ABD’de ‘Kıbrıs’ tasarısı: Silah ambargosu kaldırılsın

LEFKOŞA - ABD'de dört Yunan vekil, Kıbrıs'a uygulanan silah ambargosunun tamamen kaldırılması için "Kıbrıs Ambargosu Sonlandırma Yasası" adlı iki partili tasarıyı Temsilciler Meclisi'ne sundu. 1974'ün 50'nci yıldönümünde gündeme getirilen tasarıya, Rusya'ya ait savaş gemilerinin Kıbrıs limanlarını kullanmasını engelleme şartı eklendi. Kıbrıs Haber Ajansı'nda yer alan ilgili habere göre tasarıda Chris Pappas, Dina Titus, Nicole Malliotakis ve Gus Bilirakis'in imzası bulunuyor.

Tasarı, ambargonun kaldırılması için Kıbrıs'ın Rus savaş gemilerine yakıt ikmali ve hizmet verme amacıyla limanlarını kapatmasını şart koşuyor. Bu adım, Rusya'nın Akdeniz'deki etkisini azaltmayı ve bölgedeki ABD müttefiklerini güçlendirmeyi amaçlıyor. Yasa tasarısı, 'ambargonun kaldırılmasının ABD'nin çıkarlarına hizmet edeceğini, ABD-Kıbrıs ilişkilerini güçlendireceğini, ikili iş birliğini artıracağını ve Doğu Akdeniz'deki ABD güvenlik çıkarlarını destekleyeceğini' savunuyor.

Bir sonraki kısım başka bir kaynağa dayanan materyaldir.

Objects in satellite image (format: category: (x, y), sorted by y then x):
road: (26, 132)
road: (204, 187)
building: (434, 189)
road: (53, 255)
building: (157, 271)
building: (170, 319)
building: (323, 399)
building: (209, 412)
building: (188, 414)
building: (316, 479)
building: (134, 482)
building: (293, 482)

Temsilciler Meclisi'ne sunulan tasarıda dört madde dikkat çekti. Tasarının kabul edilmesi durumunda Kıbrıs'a uygulanan silah ambargosunun yenileme süresi bir yıldan beş yıla çıkarılacak. Tasarıya göre bu adım, 'Cumhuriyeti'ne uzun vadeli savunma planlaması ve tedarik imkânı sağlayacak ve savunma sanayisini güçlendirecek'.

Tasarıya göre ABD Başkanı, muafiyetin yürürlüğe girmesinden sonra her beş yılda bir silah ambargosunu gözden geçirecek. Tasarıya göre bu madde, ABD'nin Kıbrıs'ın ilerlemesini ve bölgedeki durumu değerlendirmesine ve ambargo politikasını gerektiğinde güncellemesine olanak tanıyacak.

Temsilciler Meclisi'nin gündemine gelen tasarıya göre, Kıbrıs'ın kara para aklama ile mücadele düzenlemelerini uygulamadığı veya mali denetim reformlarını gerçekleştirmediği konusunda Kongre onayı olmadan muafiyet sonlandırılamayacak. Tasarıya göre bu madde, 'Kıbrıs'ın finansal sisteminin şeffaflığını ve güvenilirliğini artırmasını teşvik ederek uluslararası finans sistemine entegrasyonunu kolaylaştıracak'.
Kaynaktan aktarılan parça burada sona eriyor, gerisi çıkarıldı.